The list of disorders associated with child obesity is a long one:
- Emotional problems, including depression and low self-esteem, especially in adolescence
- Sleep apnea
- Bone and joint problems
- Early puberty in girls, delayed puberty in boys
- Digestive disorders, such as gastroesophageal reflux disease (GERD)
- Respiratory problems
- Fatty liver disease
If you have an obese child, your first impulse might be to put him or her on a diet. But as any dieter can tell you, diets may take fat off quickly, but it can go back on even faster. Instead, help your child to change their eating habits. Cook meals at home as much as possible, and have dinner together. Your kid is much more likely to eat meals that they have helped to choose, shop for, and prepare, so include them in those activities. And don’t make your child finish everything on the plate.

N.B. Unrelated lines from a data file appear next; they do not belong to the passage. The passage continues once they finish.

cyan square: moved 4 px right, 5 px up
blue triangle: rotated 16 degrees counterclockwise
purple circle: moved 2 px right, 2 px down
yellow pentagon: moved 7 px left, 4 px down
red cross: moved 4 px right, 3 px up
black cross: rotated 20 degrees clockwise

Limiting screen time—sitting in front of the TV or computer—to 2 hours a day is one of the best things you can do for your child. If they’re not in front of a screen, they’re much more likely to be socializing, playing games, helping out with chores, and playing outside. It’s reasonable to start with 20-30 minutes of outside activity per day and aim to work up to an hour. Alternatively, you could do a number of 5- or 10-minute “activity bursts” throughout the day.

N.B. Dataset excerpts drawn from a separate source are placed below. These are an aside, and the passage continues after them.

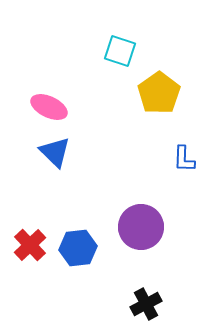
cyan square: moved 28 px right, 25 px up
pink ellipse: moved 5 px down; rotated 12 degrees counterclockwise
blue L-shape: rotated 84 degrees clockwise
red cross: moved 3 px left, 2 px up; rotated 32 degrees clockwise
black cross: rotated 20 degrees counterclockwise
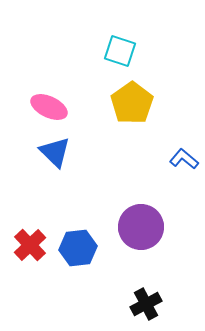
yellow pentagon: moved 27 px left, 10 px down
blue L-shape: rotated 128 degrees clockwise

Physical activity doesn’t have to mean exercise for a kid. (Before adolescence a child’s body isn’t ready for adult-style exercise anyway.) Focus more on decreasing inactivity than on vigorous exercise. It helps if the whole family is involved. Go for family bike rides, walk through the zoo, fly kites, hike in the woods together. Everyone in the family will benefit, and your kid will feel supported in becoming active.

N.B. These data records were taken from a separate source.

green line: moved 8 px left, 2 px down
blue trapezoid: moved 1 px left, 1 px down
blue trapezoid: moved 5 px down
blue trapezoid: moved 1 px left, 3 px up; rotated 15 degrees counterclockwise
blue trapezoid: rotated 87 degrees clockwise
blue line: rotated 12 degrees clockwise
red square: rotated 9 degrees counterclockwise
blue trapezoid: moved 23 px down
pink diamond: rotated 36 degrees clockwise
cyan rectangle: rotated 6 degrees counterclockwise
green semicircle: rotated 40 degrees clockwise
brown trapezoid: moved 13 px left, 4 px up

If the changes you’ve made at home don’t help, consider a structured weight-loss program. But be sure that the program you choose aims for long-term behavioral changes, not just short-term weight loss. The program should have mental health professionals on staff, because obesity has major emotional aspects as well as physiological ones. Make sure physical activity is an important part of the program, and that it supports the whole family in making changes.
Finally, kids have one huge advantage: their parents. Kids look to their parents for guidance and encouragement, even though it might not always seem that way. When a parent is a good role model and supports a child in losing weight, he or she has a much better chance of losing weight and getting fit. The great mistake we adults make with our kids is to project our own self-judgment on to them. This is particularly tricky with weight gain since so many Americans struggle with the negative feelings associated with their body image.
Sometimes children just don’t lose weight, even when you’ve done everything you can to help them. If this is the case, don’t blame or criticize your child. Obese kids carry a huge emotional burden. Let them know you love and support them, no matter what their size. Every positive step you take at the level of awareness will be reflected in the awareness your child absorbs and adopts, often for life.